----- LISTED ENTRIES

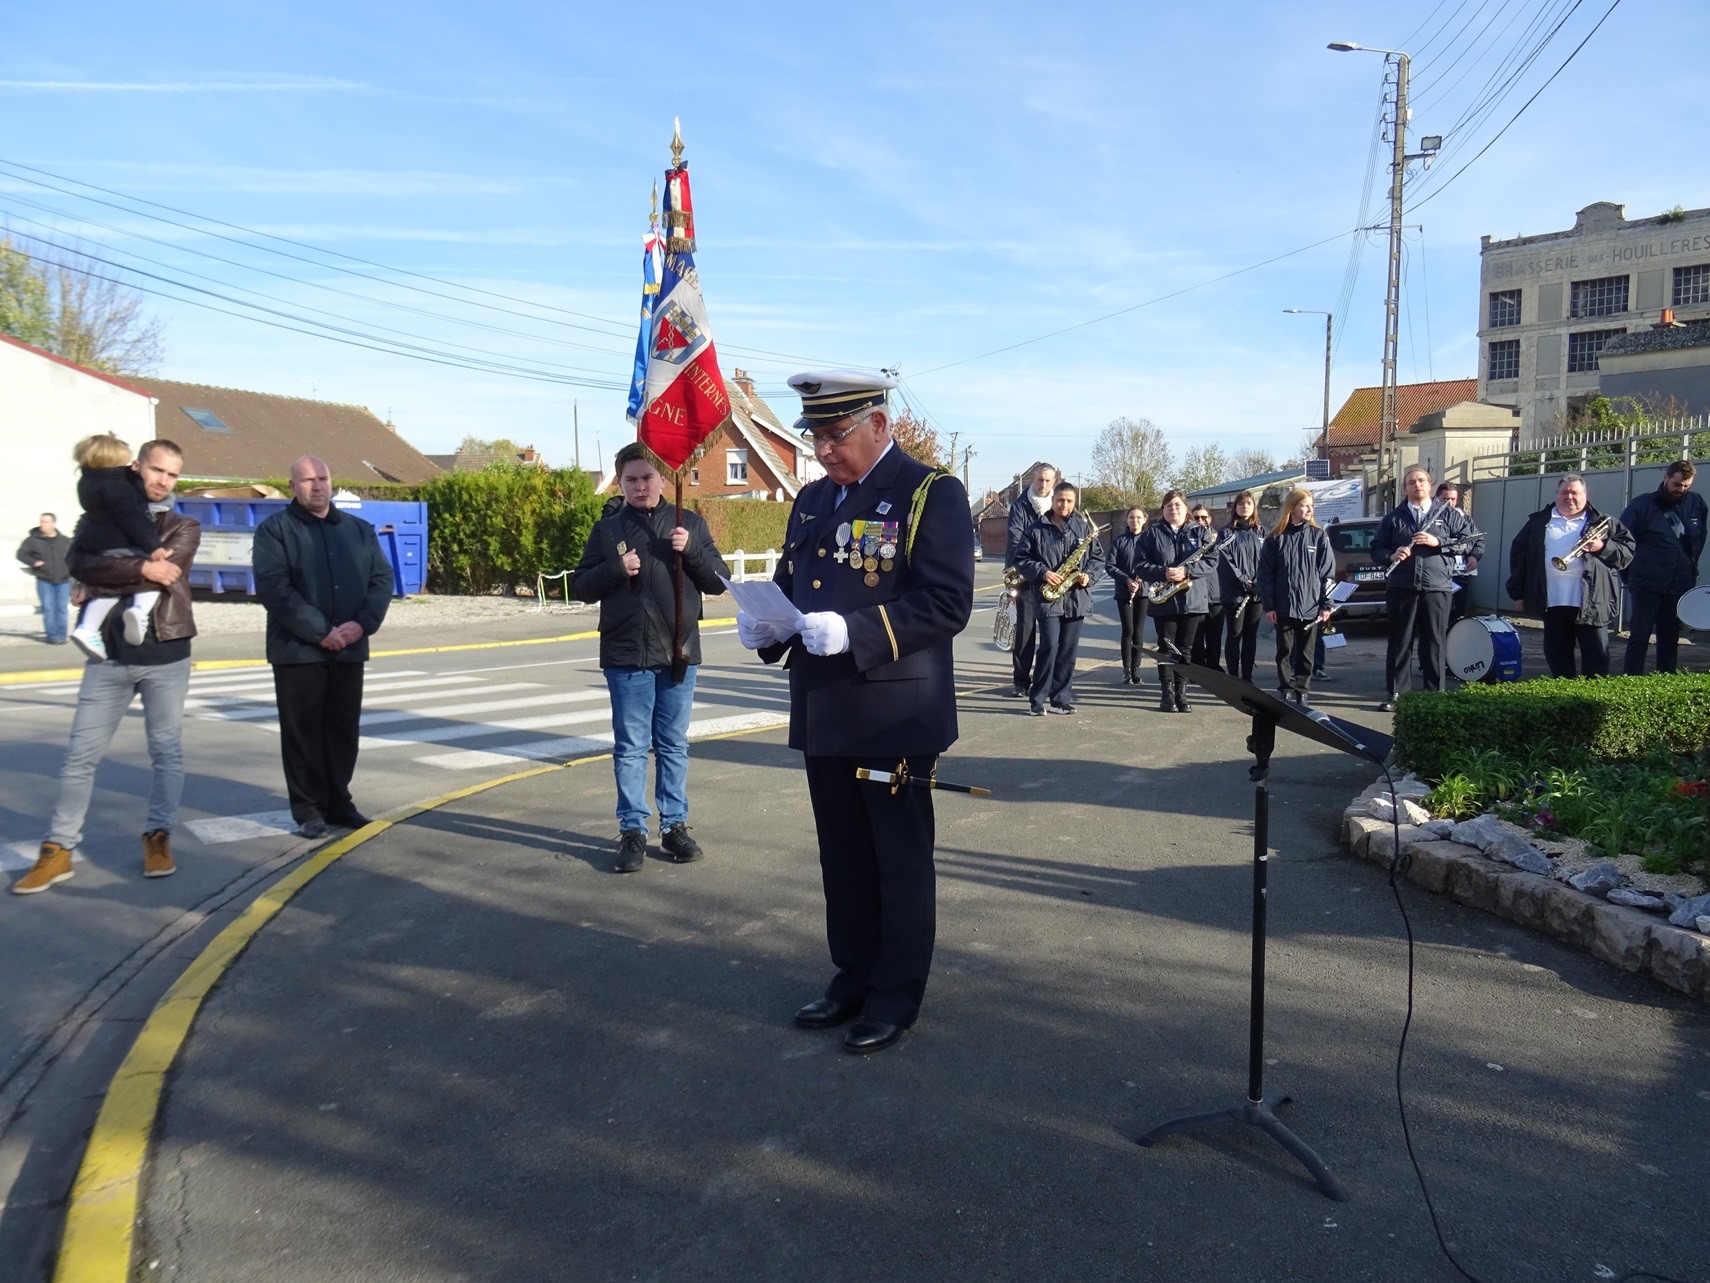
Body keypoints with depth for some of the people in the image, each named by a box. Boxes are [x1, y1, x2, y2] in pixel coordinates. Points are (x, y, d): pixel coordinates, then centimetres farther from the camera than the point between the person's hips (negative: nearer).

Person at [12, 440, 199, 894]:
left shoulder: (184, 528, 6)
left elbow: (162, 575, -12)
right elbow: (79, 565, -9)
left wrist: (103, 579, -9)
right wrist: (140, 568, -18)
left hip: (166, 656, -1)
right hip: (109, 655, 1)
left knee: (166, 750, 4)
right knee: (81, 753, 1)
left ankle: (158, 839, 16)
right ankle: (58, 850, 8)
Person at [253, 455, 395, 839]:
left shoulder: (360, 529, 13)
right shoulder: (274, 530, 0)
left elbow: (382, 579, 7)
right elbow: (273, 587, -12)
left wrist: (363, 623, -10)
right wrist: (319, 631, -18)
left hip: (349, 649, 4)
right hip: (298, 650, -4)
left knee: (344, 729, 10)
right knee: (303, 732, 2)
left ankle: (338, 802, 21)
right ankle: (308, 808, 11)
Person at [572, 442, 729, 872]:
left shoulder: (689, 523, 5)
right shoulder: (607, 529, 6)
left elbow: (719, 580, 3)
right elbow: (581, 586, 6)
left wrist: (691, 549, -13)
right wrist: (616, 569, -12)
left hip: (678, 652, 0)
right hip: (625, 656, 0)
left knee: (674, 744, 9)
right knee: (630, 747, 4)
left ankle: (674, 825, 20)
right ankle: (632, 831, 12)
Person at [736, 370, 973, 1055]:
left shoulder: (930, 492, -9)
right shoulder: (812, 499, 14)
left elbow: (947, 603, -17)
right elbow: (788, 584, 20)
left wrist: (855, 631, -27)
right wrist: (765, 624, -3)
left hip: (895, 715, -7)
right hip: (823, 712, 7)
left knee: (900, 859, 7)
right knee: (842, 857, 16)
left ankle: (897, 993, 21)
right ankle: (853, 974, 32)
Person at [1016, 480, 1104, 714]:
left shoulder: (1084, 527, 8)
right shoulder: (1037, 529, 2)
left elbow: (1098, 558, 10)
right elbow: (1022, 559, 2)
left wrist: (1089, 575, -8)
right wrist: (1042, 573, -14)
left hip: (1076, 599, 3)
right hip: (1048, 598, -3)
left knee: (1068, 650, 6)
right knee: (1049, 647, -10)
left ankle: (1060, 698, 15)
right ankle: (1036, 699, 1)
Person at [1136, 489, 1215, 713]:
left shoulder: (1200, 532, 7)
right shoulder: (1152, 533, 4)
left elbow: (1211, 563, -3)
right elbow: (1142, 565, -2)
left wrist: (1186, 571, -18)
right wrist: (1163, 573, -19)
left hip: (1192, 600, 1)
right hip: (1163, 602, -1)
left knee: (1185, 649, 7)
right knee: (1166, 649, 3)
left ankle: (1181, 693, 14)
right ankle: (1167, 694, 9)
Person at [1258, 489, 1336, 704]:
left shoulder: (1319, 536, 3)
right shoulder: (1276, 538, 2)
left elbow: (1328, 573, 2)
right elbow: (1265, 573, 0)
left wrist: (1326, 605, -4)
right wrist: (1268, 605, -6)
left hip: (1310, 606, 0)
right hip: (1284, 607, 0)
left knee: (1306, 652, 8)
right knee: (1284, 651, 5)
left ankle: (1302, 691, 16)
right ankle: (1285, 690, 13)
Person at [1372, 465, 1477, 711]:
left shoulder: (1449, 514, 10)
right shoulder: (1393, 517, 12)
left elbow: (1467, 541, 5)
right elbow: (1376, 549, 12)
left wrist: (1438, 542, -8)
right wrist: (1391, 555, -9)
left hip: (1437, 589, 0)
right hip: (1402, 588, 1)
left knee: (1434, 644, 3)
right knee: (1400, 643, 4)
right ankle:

----------

* _YOUR OBJECTIVE_:
Copy out, unchanged, the stretch from the line containing "right elbow: (1022, 559, 2)" through the line containing "left wrist: (1186, 571, -18)", including both of those lines.

* _EXERCISE RESULT_:
right elbow: (1022, 559, 2)
left wrist: (1089, 575, -8)
right wrist: (1042, 573, -14)
left hip: (1076, 599, 3)
right hip: (1048, 598, -3)
left knee: (1068, 650, 6)
right knee: (1049, 647, -10)
left ankle: (1060, 698, 15)
right ankle: (1036, 699, 1)
Person at [1136, 489, 1215, 713]:
left shoulder: (1200, 532, 7)
right shoulder: (1152, 533, 4)
left elbow: (1211, 563, -3)
right elbow: (1142, 565, -2)
left wrist: (1186, 571, -18)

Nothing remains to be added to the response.